The small implementation detail that mattered
The implementation change was modest: listStories orders by createdAt DESC, score breaks ties inside the same run, and groupStories is no longer part of the board. The product change was larger than the diff.
Each card now carries the information the grouping used to own: pillar, topic, sources, score, signal count, and mined date. Those fields are not removed from the user’s mental model. They are demoted from architecture to controls. A reviewer can still filter down to a pillar or topic, but the board no longer starts by asserting that the taxonomy is the main path through the work.
That demotion is often the right move in AI-assisted review tools. Model outputs arrive with many plausible labels: confidence, category, source, owner, risk, novelty, urgency.
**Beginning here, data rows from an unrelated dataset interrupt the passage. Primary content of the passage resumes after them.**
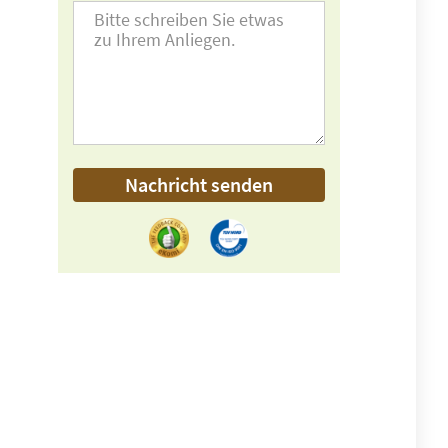
Nachricht senden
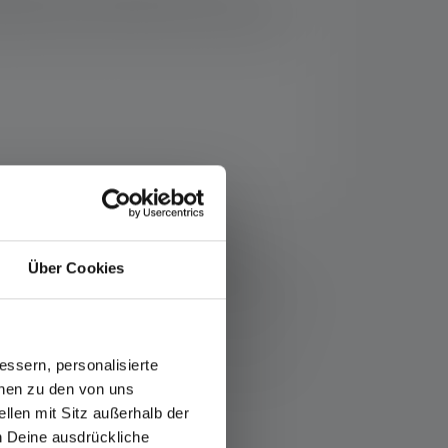
eergave, traploze dimfunctie en is zeer goed
uncties kun je hem op de proef stellen en
ser.com/nl-nl/info-service/garantie/
n de waarden voor lichtstroom (lumen/lm) en
Über Cookies
n boostfunctie (indien beschikbaar) kan meerdere
e meetwaarden gegeven met wit licht of de witte LED.
 artikel of, in het geval van lampen met oplaadbare
ssern, personalisierte
onen zu den von uns
llen mit Sitz außerhalb der
ch Deine ausdrückliche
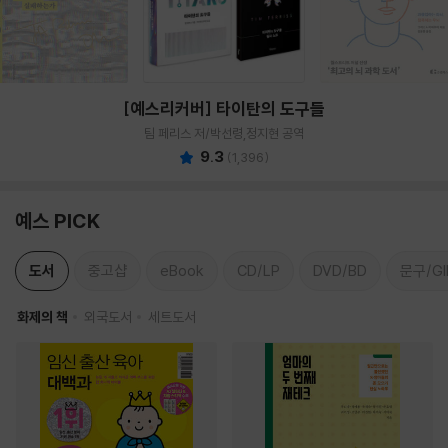
[예스리커버] 타이탄의 도구들
팀 페리스 저/박선령,정지현 공역
9.3
(
1,396
)
예스 PICK
도서
중고샵
eBook
CD/LP
DVD/BD
문구/GI
화제의 책
외국도서
세트도서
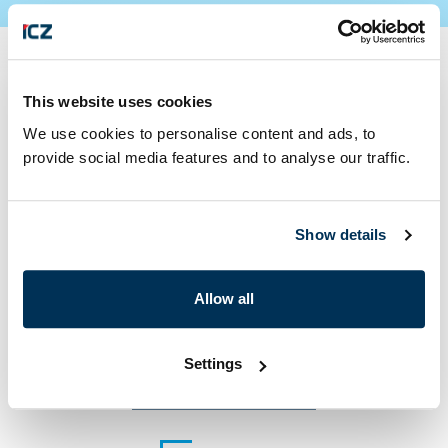
This website uses cookies
Máte otázku alebo
We use cookies to personalise content and ads, to
záujem o naše
provide social media features and to analyse our traffic.
služby?
Show details
Allow all
Settings
+420 222 271 111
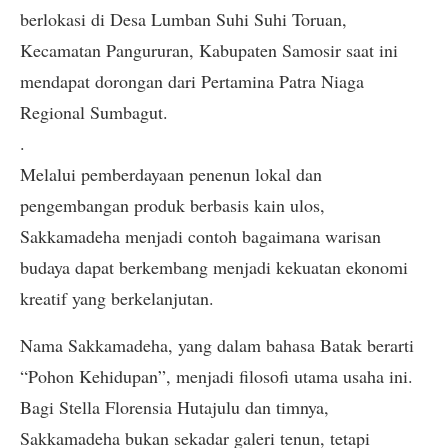
berlokasi di Desa Lumban Suhi Suhi Toruan,
Kecamatan Pangururan, Kabupaten Samosir saat ini
mendapat dorongan dari Pertamina Patra Niaga
Regional Sumbagut.
.
Melalui pemberdayaan penenun lokal dan
pengembangan produk berbasis kain ulos,
Sakkamadeha menjadi contoh bagaimana warisan
budaya dapat berkembang menjadi kekuatan ekonomi
kreatif yang berkelanjutan.
Nama Sakkamadeha, yang dalam bahasa Batak berarti
“Pohon Kehidupan”, menjadi filosofi utama usaha ini.
Bagi Stella Florensia Hutajulu dan timnya,
Sakkamadeha bukan sekadar galeri tenun, tetapi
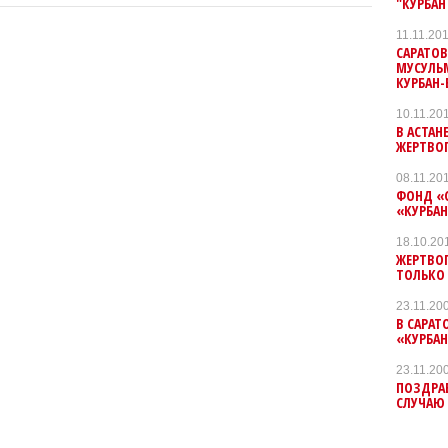
"КУРБАН 
11.11.20
САРАТОВ
МУСУЛЬ
КУРБАН
10.11.20
В АСТАН
ЖЕРТВО
08.11.20
ФОНД «
«КУРБАН
18.10.20
ЖЕРТВО
ТОЛЬКО 
23.11.20
В САРАТ
«КУРБАН
23.11.20
ПОЗДРА
СЛУЧАЮ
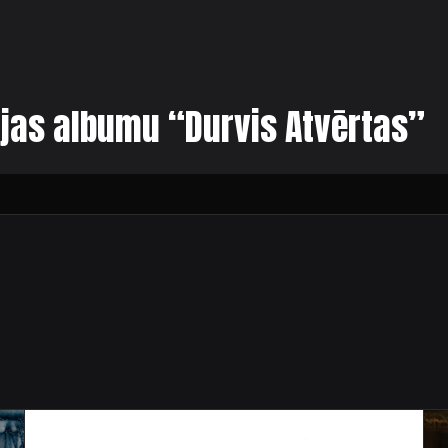
jas albumu “Durvis Atvērtas”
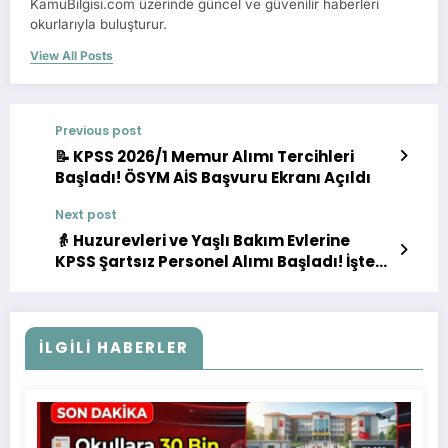
KamuBilgisi.com üzerinde güncel ve güvenilir haberleri
okurlarıyla buluşturur.
View All Posts
Previous post
📝 KPSS 2026/1 Memur Alımı Tercihleri
Başladı! ÖSYM AİS Başvuru Ekranı Açıldı
Next post
👵 Huzurevleri ve Yaşlı Bakım Evlerine
KPSS Şartsız Personel Alımı Başladı! İşte
Kadrolar ve Başvuru Detayları
İLGILI HABERLER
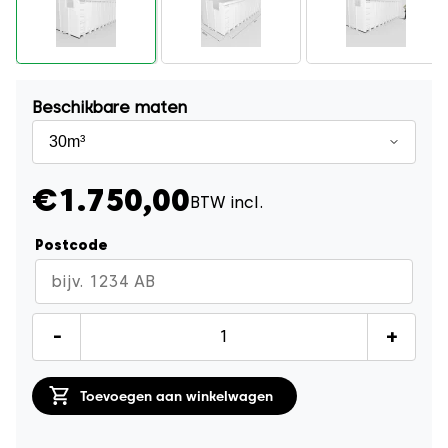
Beschikbare maten
€1.750,00
BTW incl.
Postcode
Gipscontainer
-
+
30m³
quantity
Toevoegen aan winkelwagen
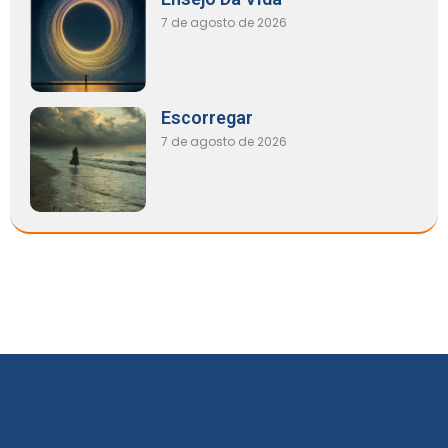
7 de agosto de 2026
Escorregar
7 de agosto de 2026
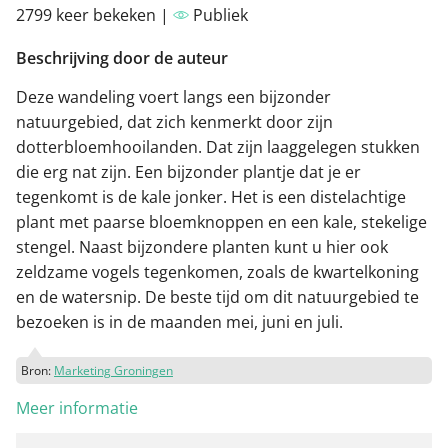
2799 keer bekeken |
Publiek
Beschrijving door de auteur
Deze wandeling voert langs een bijzonder
natuurgebied, dat zich kenmerkt door zijn
dotterbloemhooilanden. Dat zijn laaggelegen stukken
die erg nat zijn. Een bijzonder plantje dat je er
tegenkomt is de kale jonker. Het is een distelachtige
plant met paarse bloemknoppen en een kale, stekelige
stengel. Naast bijzondere planten kunt u hier ook
zeldzame vogels tegenkomen, zoals de kwartelkoning
en de watersnip. De beste tijd om dit natuurgebied te
bezoeken is in de maanden mei, juni en juli.
Bron:
Marketing Groningen
Meer informatie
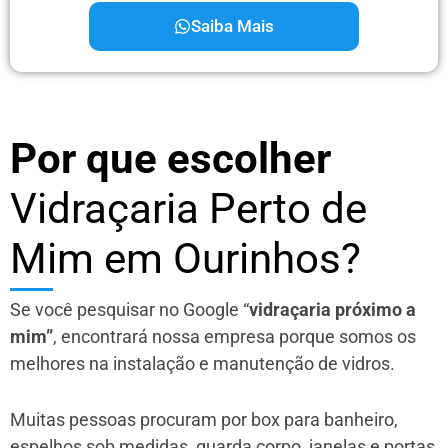
Saiba Mais
Por que escolher
Vidraçaria Perto de
Mim em Ourinhos?
Se você pesquisar no Google “
vidraçaria próximo a
mim”
, encontrará nossa empresa porque somos os
melhores na instalação e manutenção de vidros.
Muitas pessoas procuram por box para banheiro,
espelhos sob medidas, guarda corpo, janelas e portas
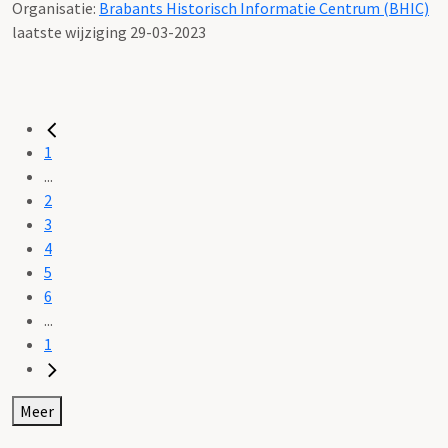
Organisatie:
Brabants Historisch Informatie Centrum (BHIC)
laatste wijziging 29-03-2023
1
...
2
3
4
5
6
...
1
Meer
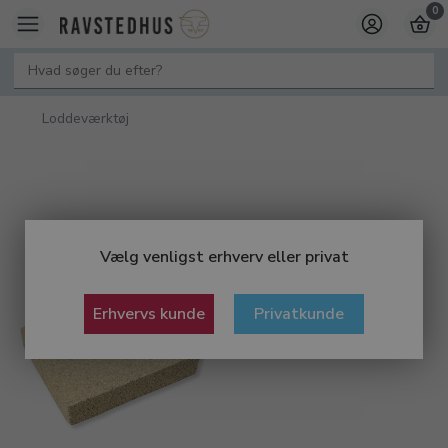
0
Loddeværktøj
Vælg venligst erhverv eller privat
Erhvervs kunde
Privatkunde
The interface must decide which one is the queue order and which ones are evidence. If every label becomes structure, the screen starts to look considered while quietly avoiding the one decision that matters.
Here, the decision was that arrival order owns the queue. The rest helps the reviewer judge.
The staff-level review question
The question I would ask in review is not “Is this sorted correctly?” That is too local. The better question is: “What human action does this order optimize for?”
If the answer is triage, freshness probably deserves to lead. If the answer is selection, quality may lead. If the answer is coverage, grouping may lead. A single board can expose all three dimensions, but it should not let them fight invisibly inside one default order.
The quiet failure of the old board was that it had all the right metadata and the wrong posture. The fix was to make the first screen admit what job it was doing.